The approach to connect the eGPU appears to vary based on computer with MacBook Pros seemingly being more reliable than iMac. To start the process, try this approach.
Log out of the computer but do not restart (Apple - Log out). Once you are presented the log on fields, connect the eGPU to the computer. If all goes well, you should see and hear the eGPU / GPU come to life (indicator lights and fan noises). In prior eGPU releases, you would wait for the screen to flash indicating the drivers had flipped to the external GPU. Give the computer about 30 seconds and then log into the computer.

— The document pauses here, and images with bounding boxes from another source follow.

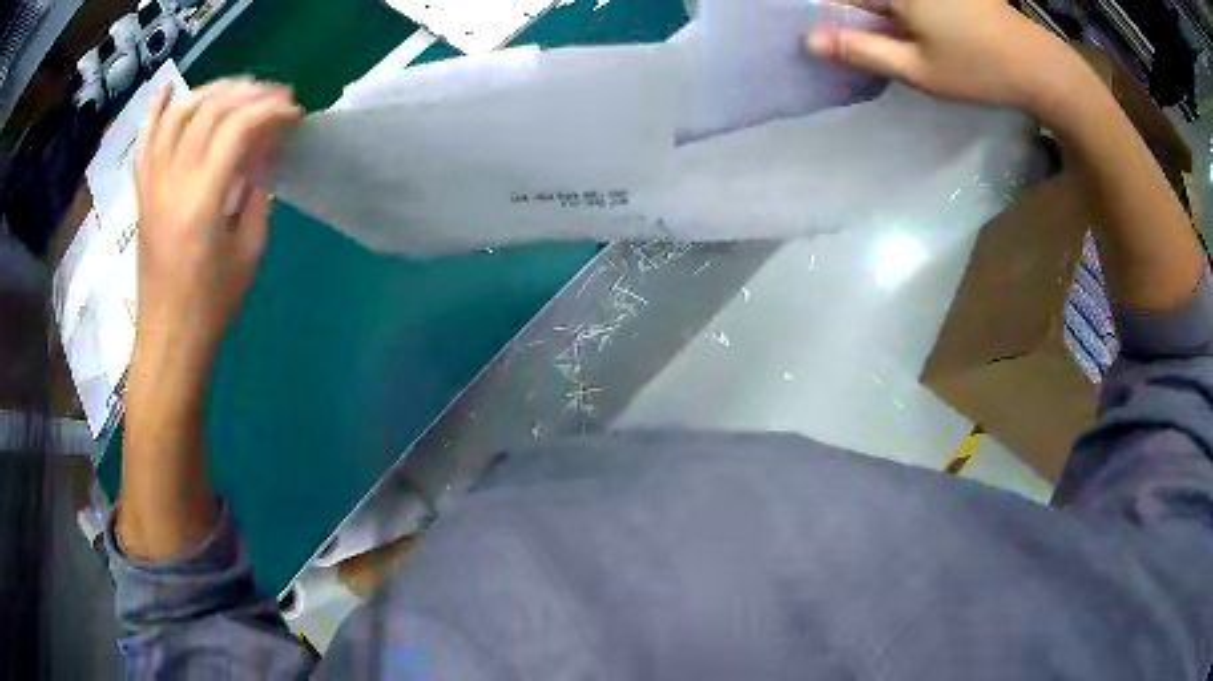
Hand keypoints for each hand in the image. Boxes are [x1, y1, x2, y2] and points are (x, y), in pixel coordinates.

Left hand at [134, 78, 301, 358]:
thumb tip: (265, 151)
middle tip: (273, 97)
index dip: (270, 110)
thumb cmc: (212, 304)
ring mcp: (152, 184)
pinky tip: (169, 91)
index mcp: (202, 201)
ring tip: (235, 90)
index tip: (294, 113)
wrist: (168, 336)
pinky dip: (156, 111)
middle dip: (247, 93)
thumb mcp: (249, 251)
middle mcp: (172, 182)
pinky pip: (145, 142)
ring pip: (177, 115)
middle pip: (209, 111)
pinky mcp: (142, 192)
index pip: (237, 129)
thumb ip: (257, 193)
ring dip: (210, 92)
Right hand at [807, 0, 1066, 109]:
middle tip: (879, 47)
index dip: (835, 19)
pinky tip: (928, 34)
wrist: (1039, 65)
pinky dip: (909, 14)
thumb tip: (810, 40)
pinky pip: (916, 1)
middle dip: (864, 17)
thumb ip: (862, 50)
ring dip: (888, 18)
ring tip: (910, 45)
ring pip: (894, 1)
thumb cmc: (979, 70)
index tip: (841, 44)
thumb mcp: (918, 70)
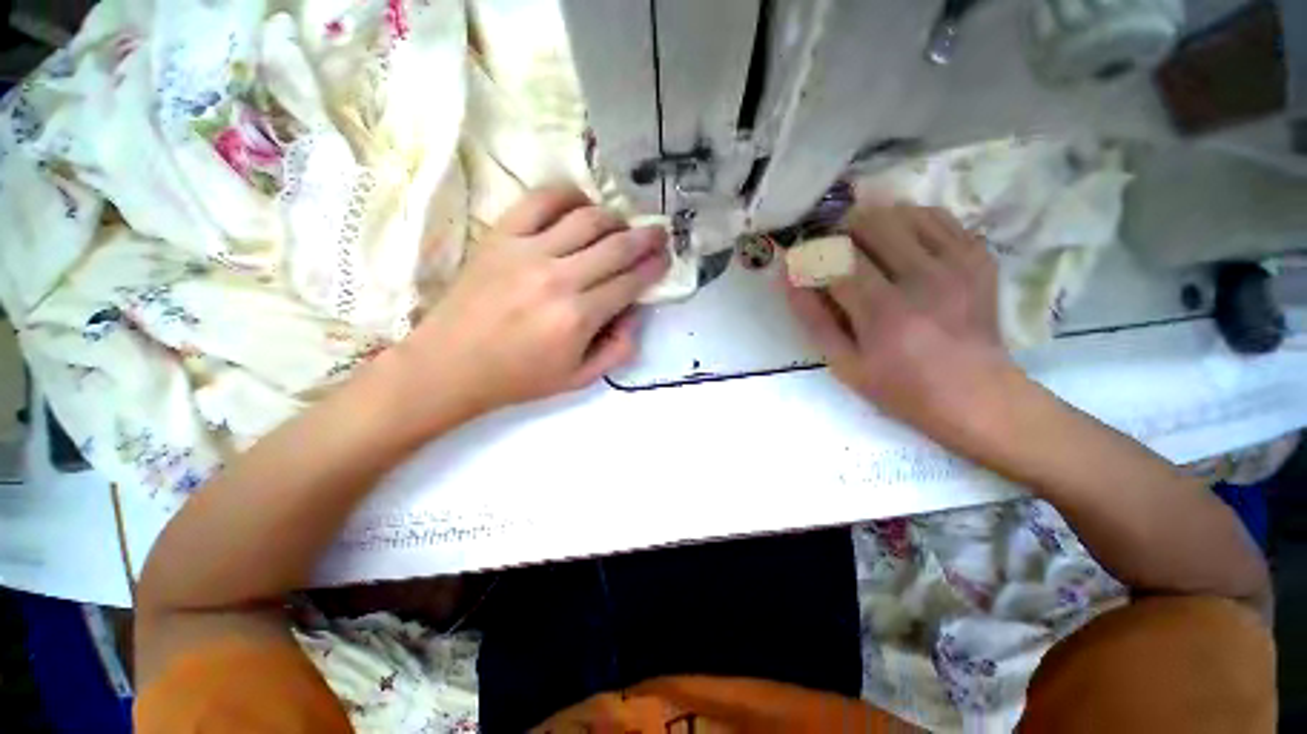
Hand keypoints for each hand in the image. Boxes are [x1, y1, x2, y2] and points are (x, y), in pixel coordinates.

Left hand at [391, 186, 668, 425]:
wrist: (450, 364)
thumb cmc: (519, 377)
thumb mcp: (579, 379)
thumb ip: (618, 349)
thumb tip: (634, 314)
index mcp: (579, 317)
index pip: (630, 281)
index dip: (654, 267)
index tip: (665, 258)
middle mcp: (559, 278)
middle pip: (617, 245)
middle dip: (647, 237)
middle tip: (659, 233)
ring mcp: (528, 252)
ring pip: (587, 218)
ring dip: (614, 218)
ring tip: (622, 226)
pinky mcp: (501, 236)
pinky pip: (541, 200)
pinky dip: (569, 195)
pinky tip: (580, 205)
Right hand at [785, 204, 1020, 447]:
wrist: (977, 395)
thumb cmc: (901, 386)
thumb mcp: (844, 364)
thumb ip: (813, 319)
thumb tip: (788, 277)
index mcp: (883, 312)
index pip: (834, 259)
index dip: (811, 252)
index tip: (802, 258)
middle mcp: (922, 279)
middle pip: (869, 224)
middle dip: (840, 232)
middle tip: (833, 251)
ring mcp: (956, 263)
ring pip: (901, 212)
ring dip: (872, 223)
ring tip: (864, 246)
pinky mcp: (978, 256)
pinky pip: (936, 216)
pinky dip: (908, 220)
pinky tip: (899, 241)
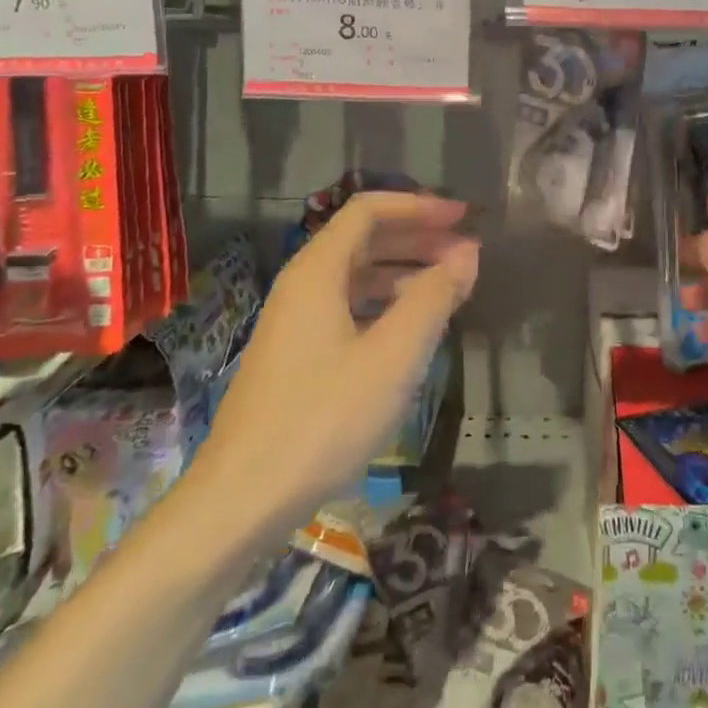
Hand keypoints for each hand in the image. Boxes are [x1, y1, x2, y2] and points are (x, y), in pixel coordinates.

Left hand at [190, 192, 477, 541]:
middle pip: (364, 239)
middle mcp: (302, 285)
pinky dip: (385, 304)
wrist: (240, 500)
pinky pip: (347, 307)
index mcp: (318, 271)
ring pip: (356, 275)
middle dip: (417, 237)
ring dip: (404, 271)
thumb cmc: (323, 419)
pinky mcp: (295, 355)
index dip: (419, 206)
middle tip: (465, 252)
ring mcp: (294, 322)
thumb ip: (434, 297)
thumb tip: (467, 253)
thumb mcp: (393, 356)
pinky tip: (410, 329)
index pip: (369, 210)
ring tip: (448, 288)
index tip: (463, 218)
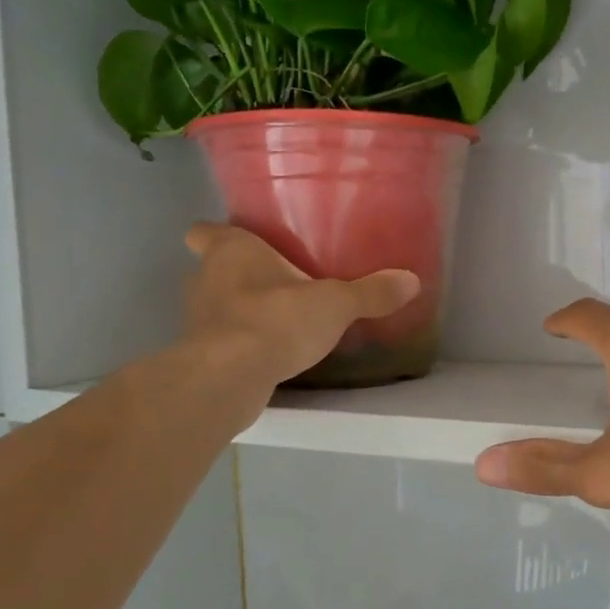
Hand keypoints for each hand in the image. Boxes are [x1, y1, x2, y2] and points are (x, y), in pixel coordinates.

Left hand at [183, 224, 418, 389]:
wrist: (229, 378)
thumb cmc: (276, 319)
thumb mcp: (335, 304)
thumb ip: (371, 293)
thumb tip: (412, 280)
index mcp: (231, 251)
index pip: (204, 231)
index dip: (217, 233)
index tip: (241, 241)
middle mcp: (205, 279)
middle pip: (211, 268)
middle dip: (236, 274)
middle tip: (273, 280)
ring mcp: (197, 319)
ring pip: (215, 305)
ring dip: (238, 310)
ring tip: (275, 318)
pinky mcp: (200, 355)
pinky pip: (221, 340)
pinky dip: (239, 342)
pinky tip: (268, 351)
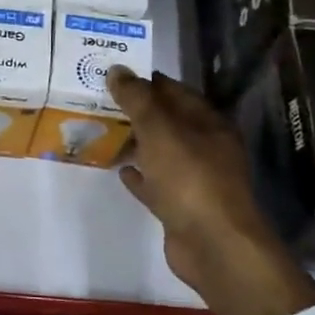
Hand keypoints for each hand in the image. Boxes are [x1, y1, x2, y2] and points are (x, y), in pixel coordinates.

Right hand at [106, 67, 314, 314]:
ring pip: (162, 153)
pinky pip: (157, 184)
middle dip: (138, 111)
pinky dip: (140, 175)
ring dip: (137, 143)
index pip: (176, 91)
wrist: (213, 245)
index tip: (115, 74)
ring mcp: (196, 179)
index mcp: (209, 124)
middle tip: (101, 100)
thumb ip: (138, 100)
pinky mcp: (182, 207)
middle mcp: (207, 148)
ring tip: (104, 130)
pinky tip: (120, 169)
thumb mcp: (160, 131)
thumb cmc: (190, 179)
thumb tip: (118, 69)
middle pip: (169, 122)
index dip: (147, 81)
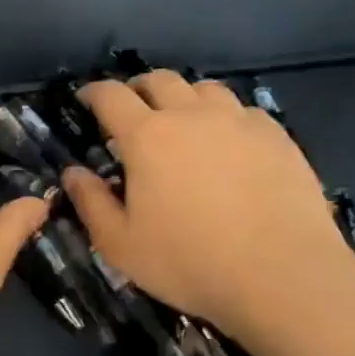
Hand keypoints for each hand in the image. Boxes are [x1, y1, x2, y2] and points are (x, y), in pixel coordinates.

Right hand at [61, 71, 354, 349]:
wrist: (282, 275)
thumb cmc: (189, 262)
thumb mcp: (121, 245)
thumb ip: (90, 203)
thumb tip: (72, 173)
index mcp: (147, 137)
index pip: (111, 96)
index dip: (93, 93)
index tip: (86, 100)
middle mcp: (192, 115)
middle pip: (160, 80)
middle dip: (138, 89)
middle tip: (132, 111)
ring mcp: (239, 122)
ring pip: (205, 89)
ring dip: (184, 98)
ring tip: (182, 123)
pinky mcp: (278, 137)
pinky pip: (243, 111)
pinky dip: (225, 118)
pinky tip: (229, 145)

You should be able to open System Preferences (Apple - System Preferences) and then click on the CUDA app. The app should report a GPU being found. Now using the left arrow to return back to the main System Preferences panel. Then, click on the NVIDIA Device Manager app. This should report the Titan Xp GPU under a few tabs.
If you see the GPU in both places, try to rerun the deviceQuery app that was compiled above. If this run, your eGPU is now fully configured and the next steps are to update the Python installation and obtained (compile) a TensorFlow wheel with GPU support for the MacOS. It is worth noting, as will be shown, that everything needs to be synchronized with versions for Python, CUDA and OS. Compiling from the source helps with this. Downloading wheels off the internet will inevitably not work until you realize you have to be selective with what you find.
Example of a step-by-step Compilation: https://gist.github.com/orpcam/73b208271856fa2ae7efc00a8768bd7c#gistcomment-2397350
If you have followed the above plan and utilized CUDA 9.1 and Python 3.6.4, you should be able to download the TF 1.5 wheel in this repository and install it to your system. In my experience, using pre-built wheels may or may not work. Your experience may vary.
sudo -H pip install tensorflow{push tab to autocomplete full file name}
sudo -H pip install keras
Take note to see if there are any packages that are required that are not installed. For example, you may need to run the following
sudo -H pip install msgpack
TensorFlow specific builds and configurations are posted. These are a work in progress. There are few dedicated pages in this repository that give some guidance on building TF from sources. We would welcome additional contributions to help expedite the compilation of the new versions of TF.
To get started with exploring the use of the GPU, consider the pre-written R programs available here: https://keras.rstudio.com/articles/examples/index.html
The MNIST_cnn (https://keras.rstudio.com/articles/examples/mnist_cnn.html) is a good program to start as it will run reasonably quickly without a GPU so you can realistically compare the "before" and "after" effect.
Some benchmarks of this program (times are after data has been download): iMac late 2015, 3.2 GHz i5 processor, 32GB of 1867 DDR3 RAM CPU only: 11.74 minutes With Titan Xp: 57.8 seconds (thunderbolt 2 connectivity to GPU enclosure)
iMac Pro 2017, 3.2 GHz Intel Xeon W (8 Core chip), 64 GB of 2666 DDR4 RAM CPU only: 10.91 minutes With Titan Xp: 54.6 seconds
The iMac Pro on this case was only about 6% faster than the older iMac. The GPU reduced the computing time by approximately 93%! Basically, you need a GPU for deep learning.